= EXERCISE INSTRUCTIONS =
Transcribe word for word the section of the records below that opens with the line containing "left_click(292, 141)" and closes with the line containing "left_click(301, 149)"; drop every picture.

= DATA FOR ANALYSIS =
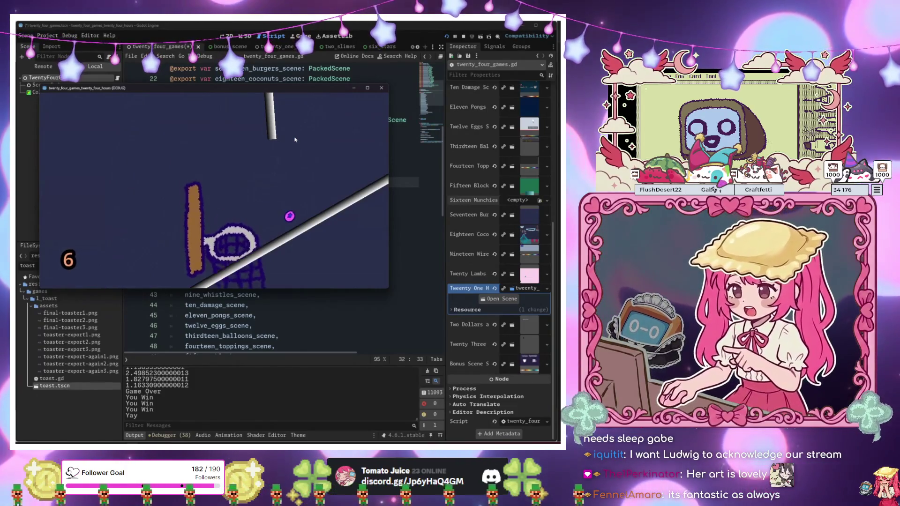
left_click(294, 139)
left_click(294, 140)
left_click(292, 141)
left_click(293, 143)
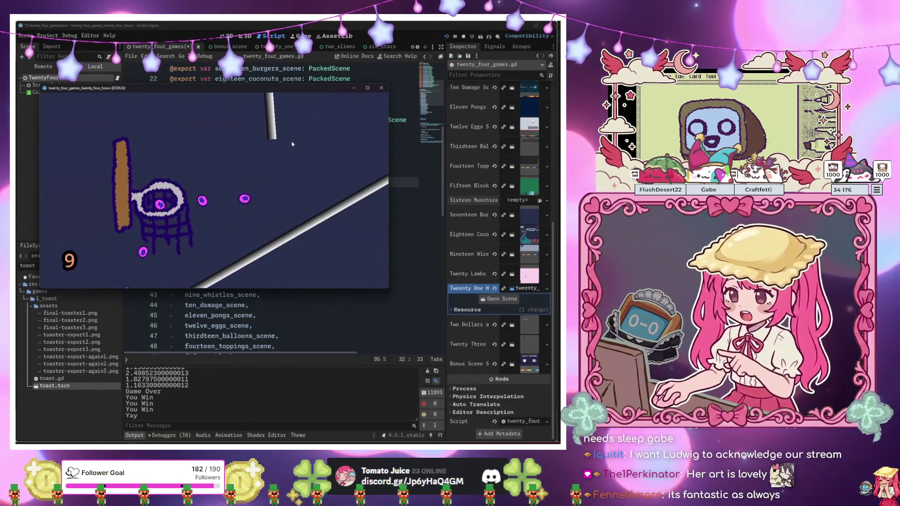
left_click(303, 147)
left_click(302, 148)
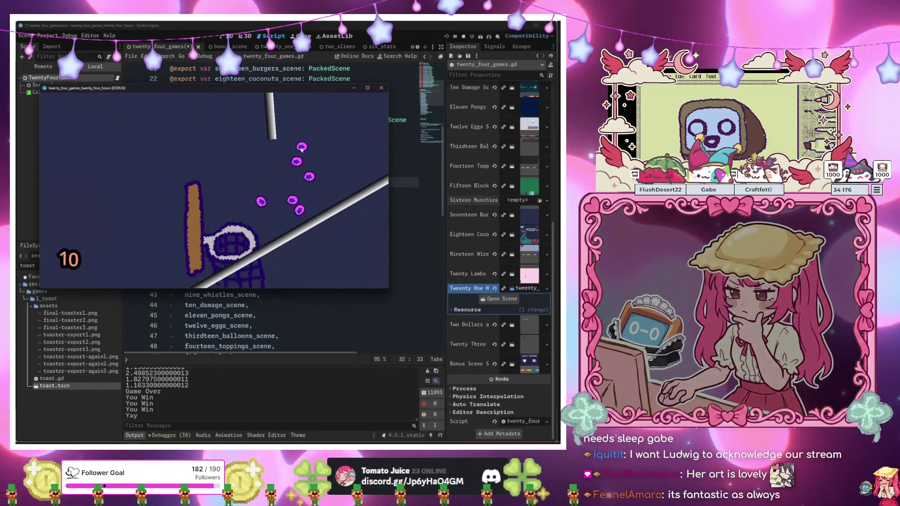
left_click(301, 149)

...

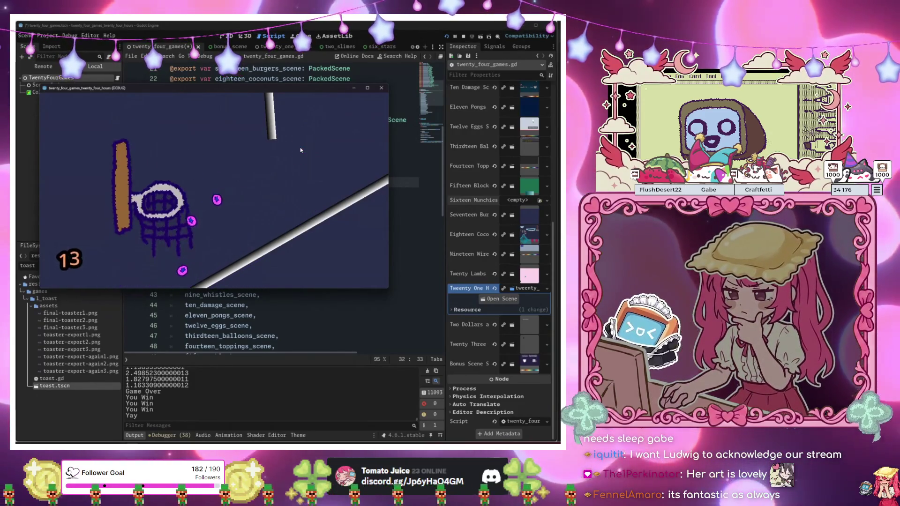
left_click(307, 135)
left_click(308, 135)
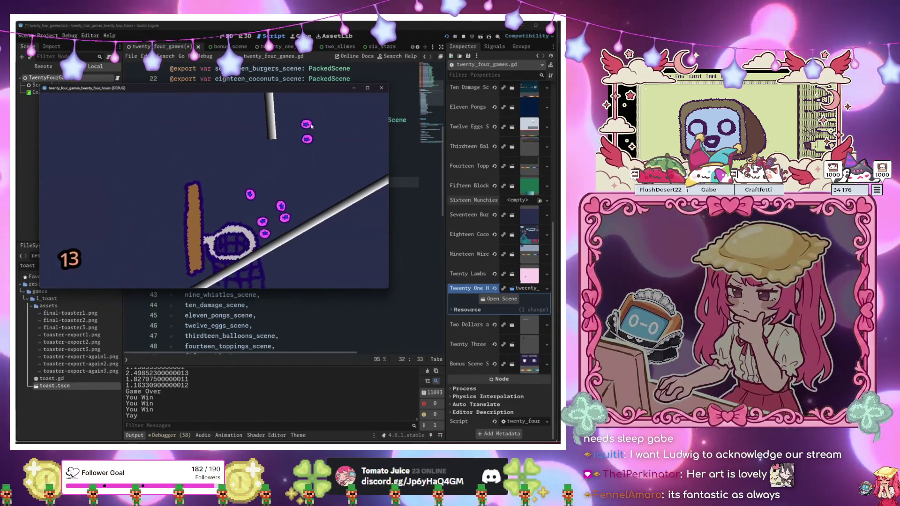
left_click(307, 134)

= ANSWER BELOW =
left_click(292, 141)
left_click(293, 143)
left_click(303, 147)
left_click(302, 148)
left_click(301, 149)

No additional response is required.